• Problem description:
Say whether each statement below agrees with the newspaper problem that follows. For each, answer yes or no and quote the deciding words from the text.
(a) The town has 10,000 families.
(b) The problem asks for the number of families that buy newspaper B only.
(c) The problem involves four newspapers.
═════ Text ═════
In a town of 10,000 families it was found that $40\%$ family buy newspaper A, $20\%$ buy newspaper B and $10\%$ families buy newspaper C, $5\%$ families buy A and B, $3\%$ buy B and C and $4\%$ buy A and C. If $2\%$ families buy all the three newspapers, then number of families which buy A only is

$\mathrm{n}\left(\mathrm{A}\right)=40\% \mathrm{of} 10,000=4,000$

$\mathrm{n}\left(\mathrm{B}\right)=20\% \mathrm{of} 10,000=2,000$

$\mathrm{n}\left(\mathrm{C}\right)=10\% \mathrm{of} 10,000=1,000$

$\mathrm{n}(\mathrm{A}\cap \mathrm{B})=5\% \mathrm{of} 10,000=500$

$\mathrm{n}(\mathrm{B}\cap \mathrm{C}) =3\% \mathrm{of} 10,000=300$

$\mathrm{n}(\mathrm{C} \cap \mathrm{A})=4\% \mathrm{of} 10,000=400$

$\mathrm{n}(\mathrm{A}\cap \mathrm{B}\cap \mathrm{C})=2\% \mathrm{of} 10,000=200$

We want to find $\mathrm{n}(\mathrm{A}\cap {\mathrm{B}}^{\mathrm{c}}\cap {\mathrm{C}}^{\mathrm{c}})=\mathrm{n}[\mathrm{A}\cap {(\mathrm{B}\cup \mathrm{C})}^{\mathrm{c}}]$

$= \mathrm{n}\left(\mathrm{A}\right)– \mathrm{n}[\mathrm{A}\cap (\mathrm{B}\cup \mathrm{C}\left)\right]=\mathrm{n}\left(\mathrm{A}\right)–\mathrm{n}\left[\right(\mathrm{A}\cap \mathrm{B})\cup (\mathrm{A}\cap \mathrm{C}\left)\right]$

$=\mathrm{n}\left(\mathrm{A}\right)–\left[\mathrm{n}\right(\mathrm{A}\cap \mathrm{B})+\mathrm{n}(\mathrm{A}\cap \mathrm{C})–\mathrm{n}(\mathrm{A}\cap \mathrm{B}\cap \mathrm{C}\left)\right]$

$=400-\left[500+400-200\right]=4000-700=3300.$
═════ Given information ═════
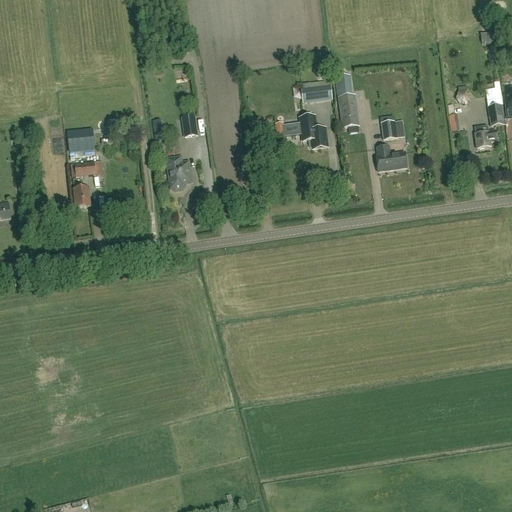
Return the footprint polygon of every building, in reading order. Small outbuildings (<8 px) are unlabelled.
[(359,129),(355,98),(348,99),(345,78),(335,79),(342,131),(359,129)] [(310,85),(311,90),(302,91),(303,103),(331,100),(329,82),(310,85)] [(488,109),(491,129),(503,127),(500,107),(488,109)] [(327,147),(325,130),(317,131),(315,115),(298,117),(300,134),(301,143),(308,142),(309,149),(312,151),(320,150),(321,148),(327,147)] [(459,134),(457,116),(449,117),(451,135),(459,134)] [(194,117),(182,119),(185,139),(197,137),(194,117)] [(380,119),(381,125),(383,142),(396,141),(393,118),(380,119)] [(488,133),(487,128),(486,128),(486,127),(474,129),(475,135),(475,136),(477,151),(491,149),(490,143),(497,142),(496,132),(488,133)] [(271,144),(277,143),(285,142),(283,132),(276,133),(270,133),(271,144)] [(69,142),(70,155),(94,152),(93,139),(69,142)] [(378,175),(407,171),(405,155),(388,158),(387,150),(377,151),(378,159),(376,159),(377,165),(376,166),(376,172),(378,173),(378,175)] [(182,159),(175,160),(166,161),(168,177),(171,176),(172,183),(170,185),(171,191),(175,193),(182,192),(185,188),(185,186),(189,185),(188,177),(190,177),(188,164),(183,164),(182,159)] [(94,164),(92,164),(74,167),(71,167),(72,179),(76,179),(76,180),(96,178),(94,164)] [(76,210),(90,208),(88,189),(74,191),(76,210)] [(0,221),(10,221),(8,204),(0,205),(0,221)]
═════
• Task answer:
(a) Yes: "In a town of 10,000 families"
(b) No: "number of families which buy A only is"
(c) No: "all the three newspapers"